Safety does not feature at all in Maxwell’s list of quality dimensions, although it is certainly related to technical excellence and acceptability. Why is this? It seems the most basic requirement of any public or privately delivered service where risk is involved. If we travel by road or train, if we fly, stay in hotels, or live near nuclear power plants, we want above all to be safe. It is easy now, with the benefit of hindsight, to see that safety is an essential part of quality, but at that time the language of error and harm had not entered healthcare discourse.
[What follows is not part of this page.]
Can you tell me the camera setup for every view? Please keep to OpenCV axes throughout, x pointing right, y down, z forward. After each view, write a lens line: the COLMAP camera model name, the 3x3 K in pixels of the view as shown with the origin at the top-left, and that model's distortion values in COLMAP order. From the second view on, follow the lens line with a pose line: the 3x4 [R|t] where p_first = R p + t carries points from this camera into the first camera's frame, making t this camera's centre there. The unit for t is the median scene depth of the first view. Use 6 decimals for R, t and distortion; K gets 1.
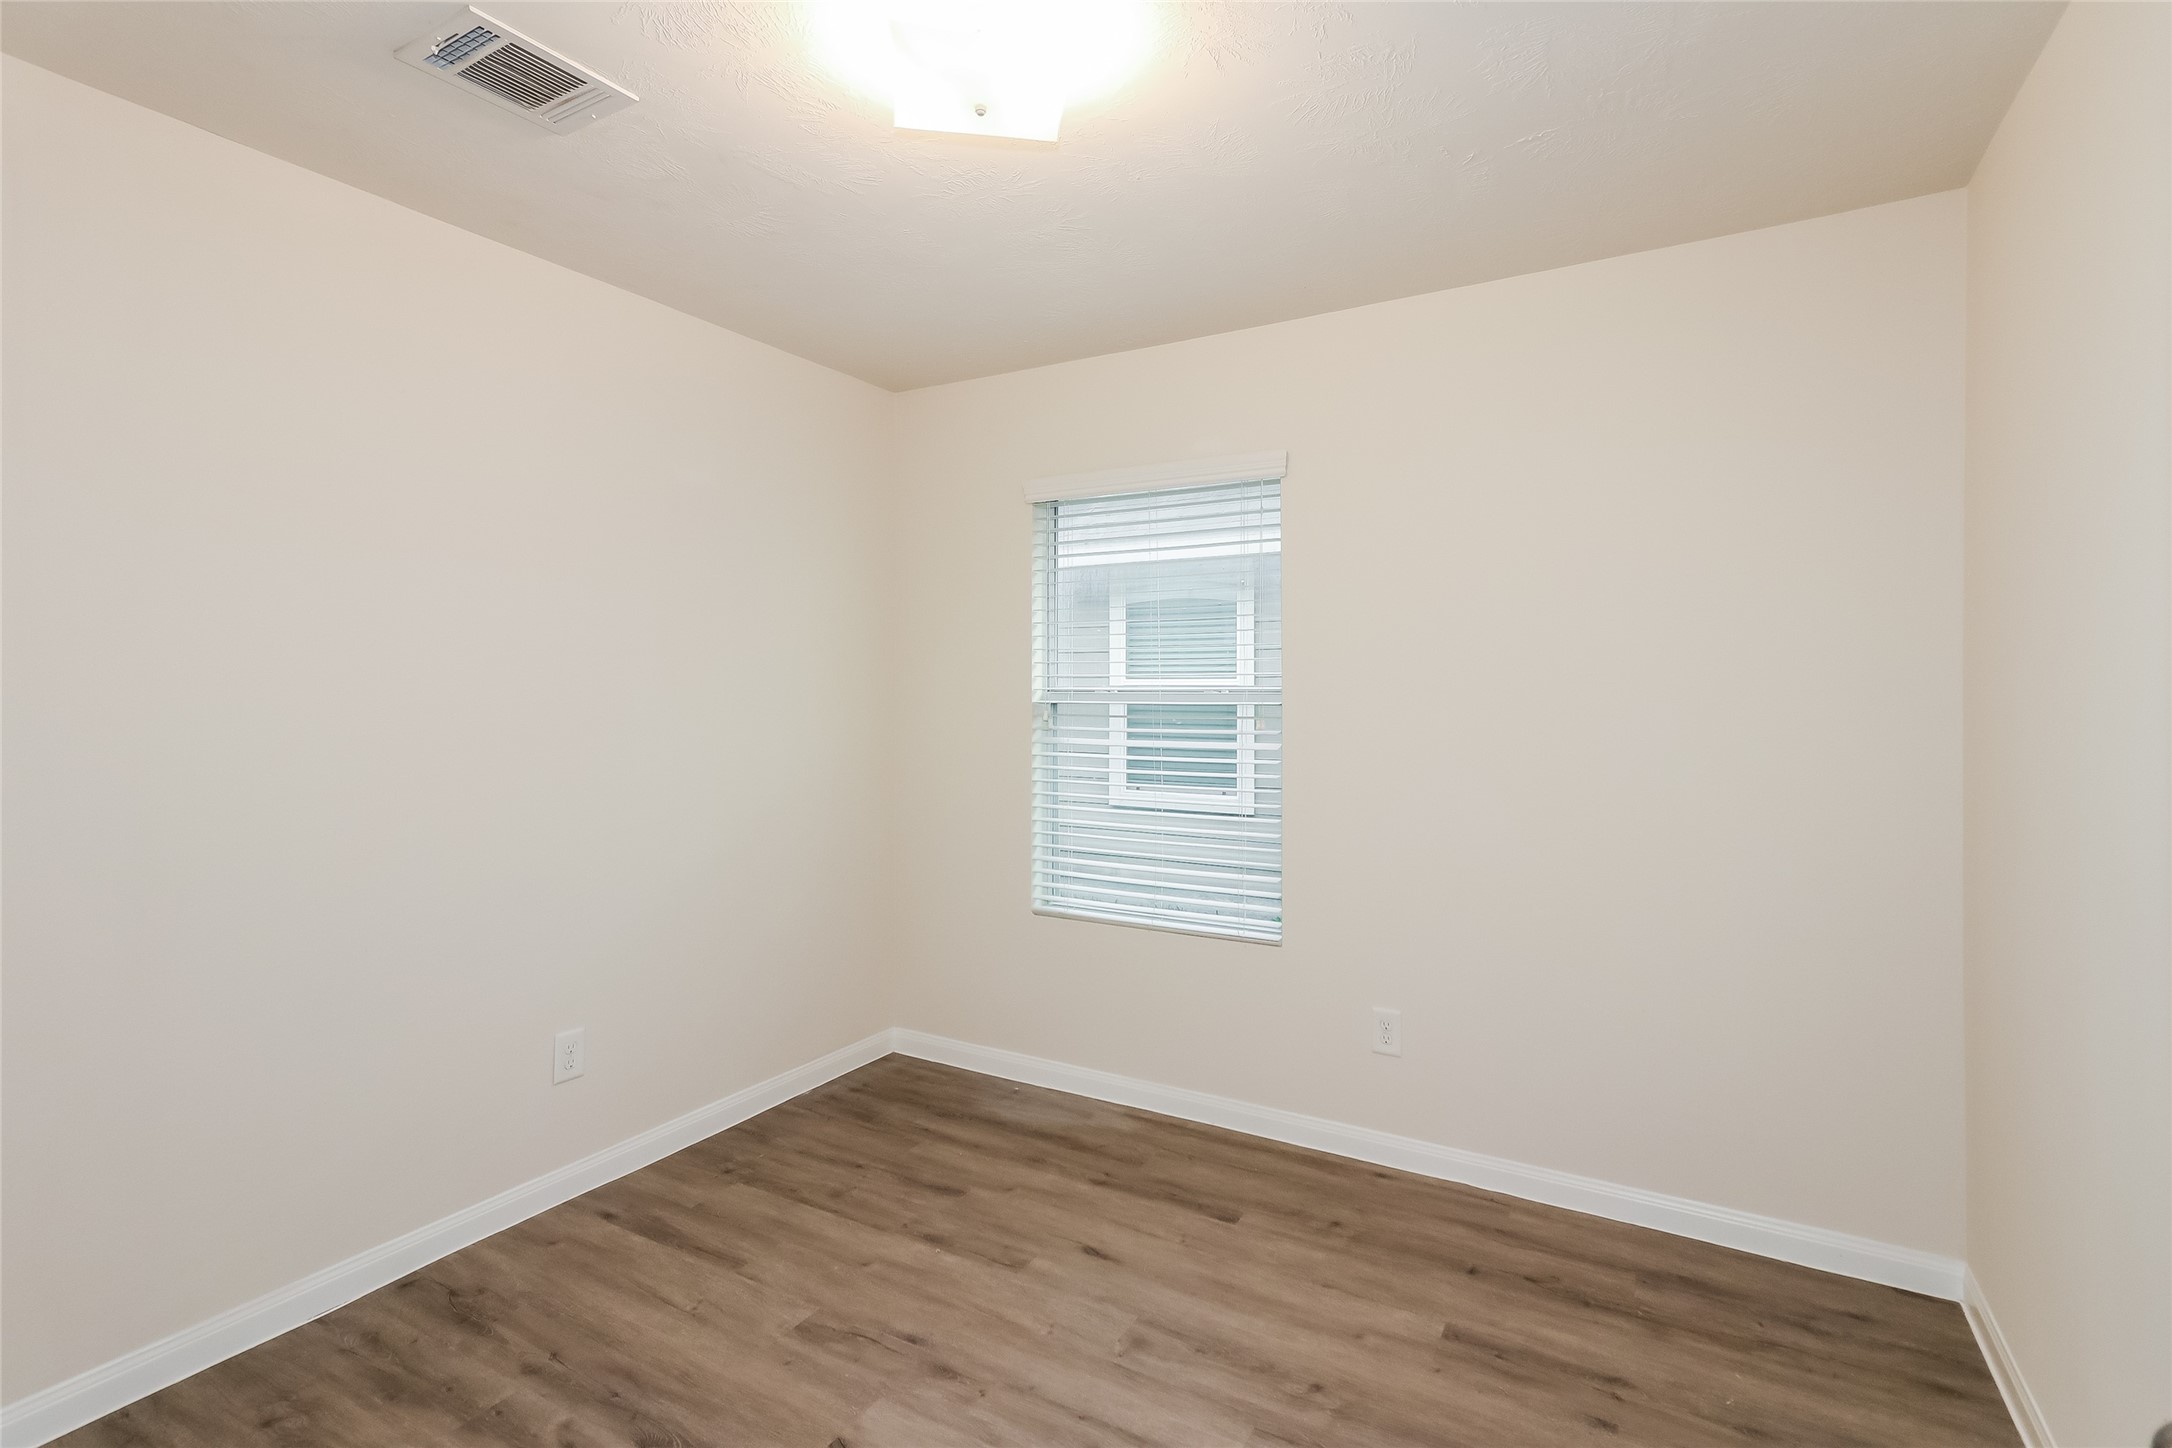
lens RADIAL K [[1030.0, 0, 1055.4], [0, 1030.0, 717.6], [0, 0, 1]] dist [-0.000292, -0.000015]
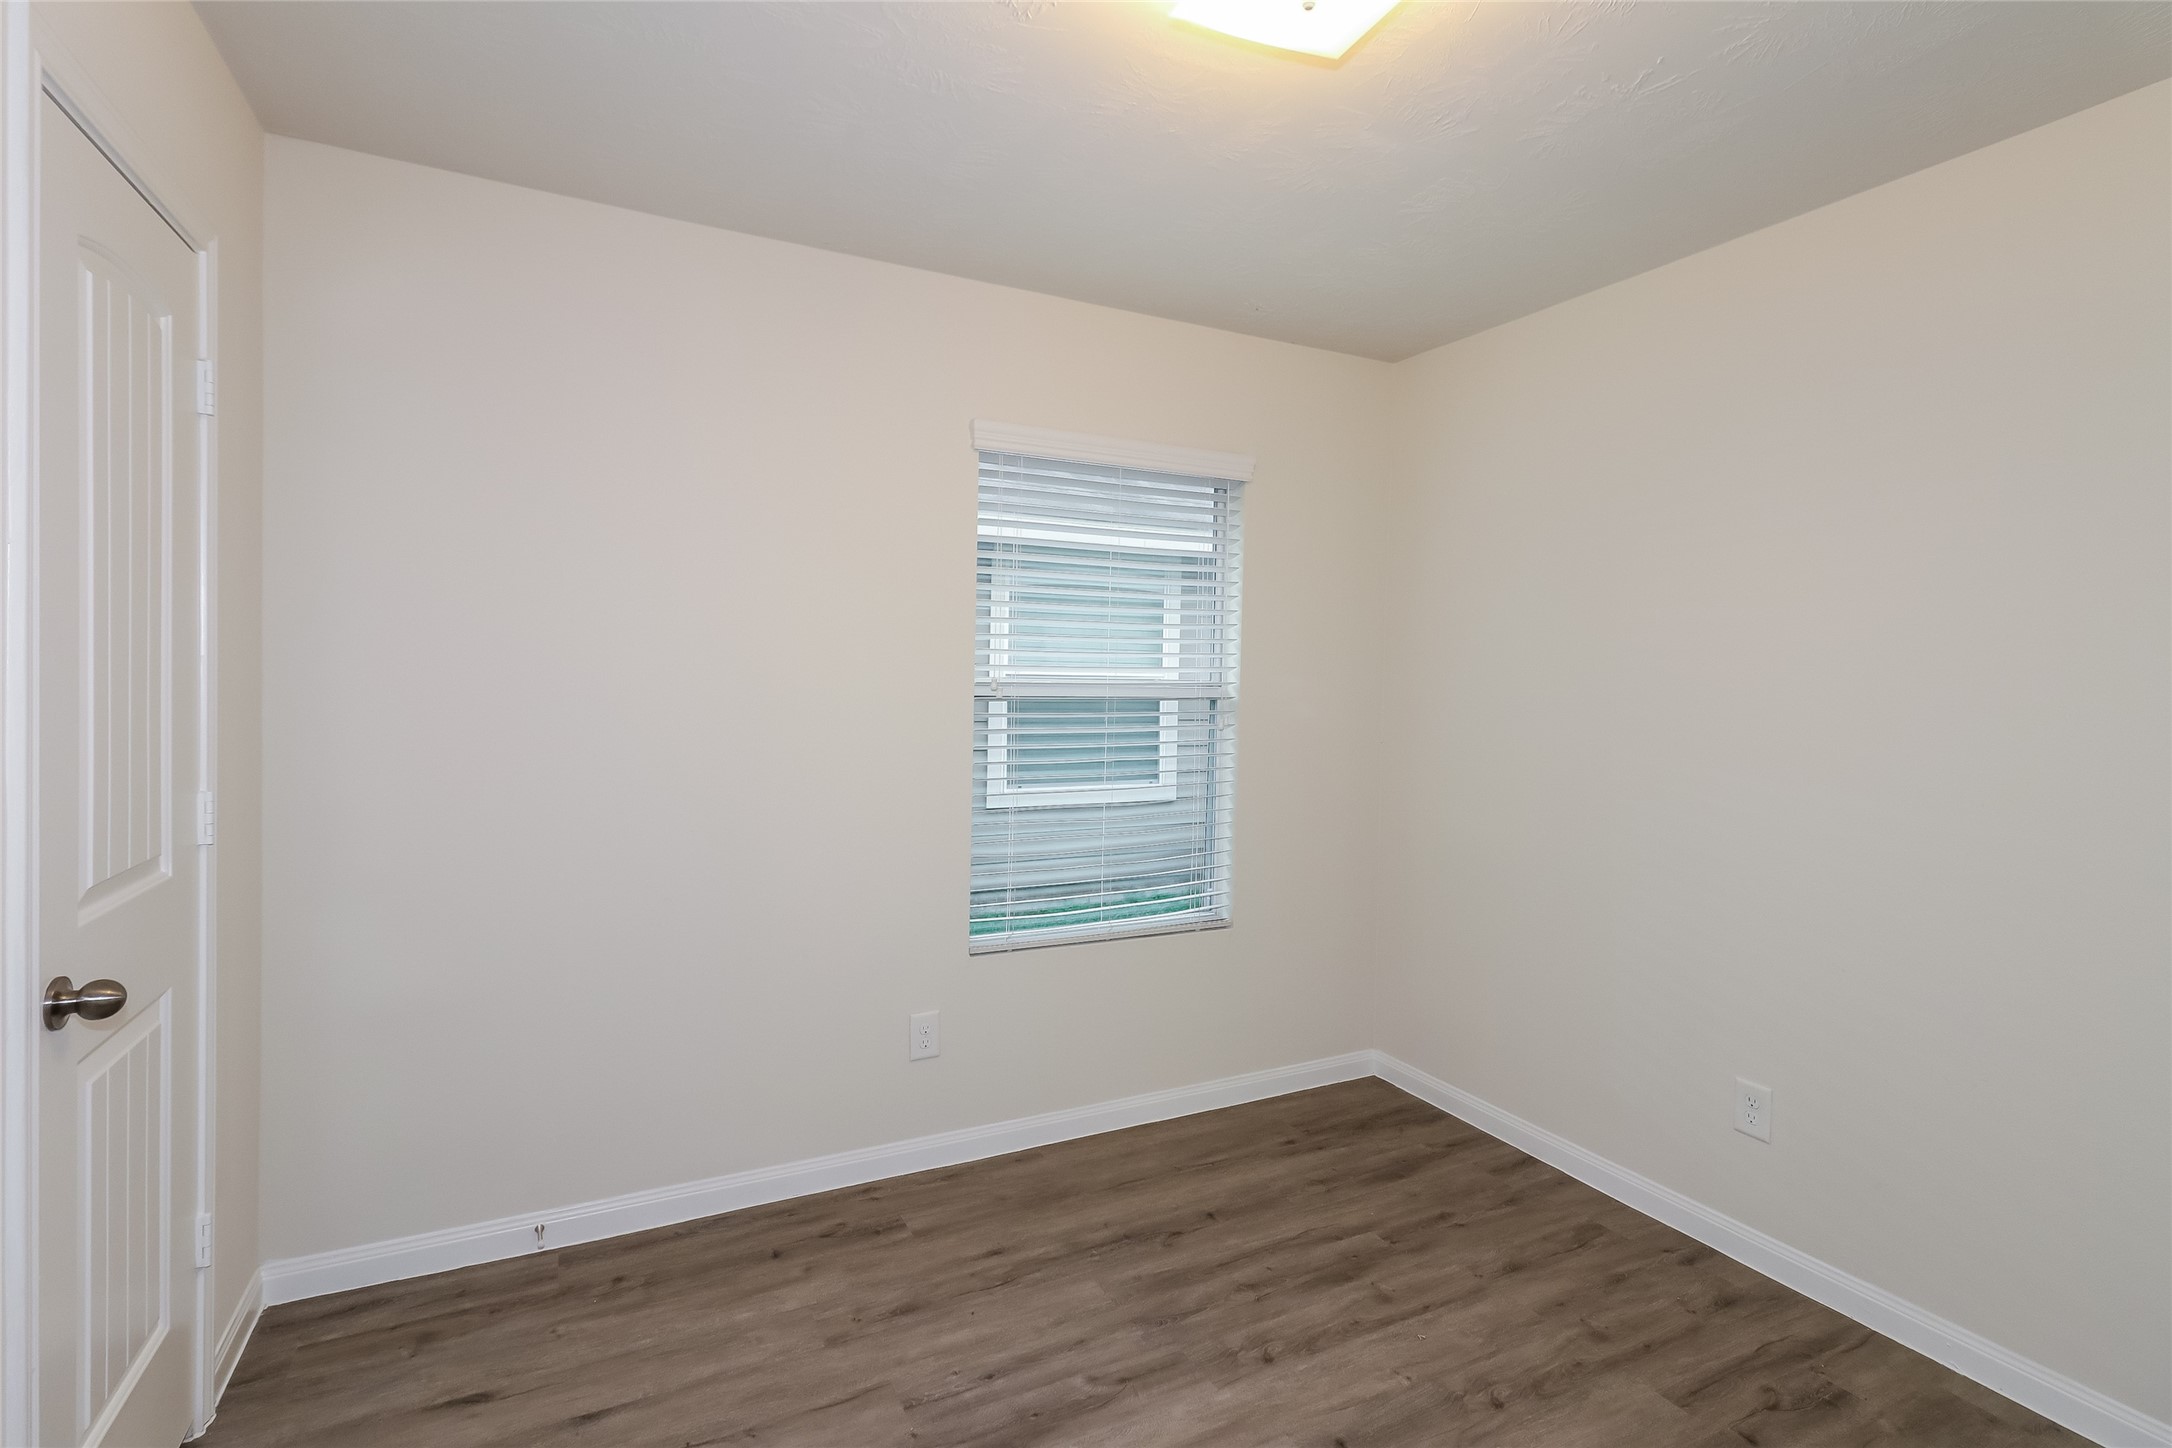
lens RADIAL K [[1029.6, 0, 1086.0], [0, 1029.6, 724.0], [0, 0, 1]] dist [0.001252, 0.000136]
pose [[0.531314, -0.024873, 0.846810, -0.706449], [0.008635, 0.999676, 0.023945, -0.012641], [-0.847131, -0.005410, 0.531357, 0.526933]]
By 1999 however, The Institute of Medicine report ‘To Err is Human’ put safety to the forefront, describing it as the first dimension of quality (Kohn, Corrigan and Donaldson, 1999).
The relationship between safety and quality of care has been variously expressed, presenting safety as a dimension of quality or, in contrast, on a broad continuum. Many people are content to describe the relationship between safety and quality as a continuum, with safety issues simply being the ‘hard edge’ of more general quality concerns. However, this does little more than sidestep the issue, and tends to suggest that safety and quality concerns are necessarily complementary. The quality of healthcare has been described in a number of different ways by various authors (Donabedian, 1968; Maxwell, 1984; Langley et al., 1996 – all from Boaden), but the most important aspects, including safety, are well captured by the six dimensions that provide the foundation of the Institute of Medicine’s ‘Crossing the Quality Chasm’ report (Box 3.2). Making sense of all this is not straightforward. However, it does become clearer when we start to examine specific instances of unsafe or poor quality care.
BOX 3.2 Six specific aims for improvement
Safe – avoiding injuries to patients from the care that is intended to help them;
Effective – providing services based on scientific knowledge to all who could benefit and refraining from providing services to those not likely to benefit (avoiding underuse and overuse);
Patient-centred – providing care that is respectful of and responsive to individual patient preferences, needs and values and ensuring that patient values guide all clinical decisions;
Timely – reducing waits and sometimes harmful delays for both those who receive and those who give care;
Efficient – avoiding waste, in particular waste of equipment, supplies, ideas and energy;
Equitable – providing care that does not vary in quality because of personal characteristics such as gender, ethnicity, geographic location and socio-economic status;
(REPRINTED WITH PERMISSION FROM THE NATIONAL ACADEMIES PRESS, © 2001, NATIONAL ACADEMY OF SCIENCES.)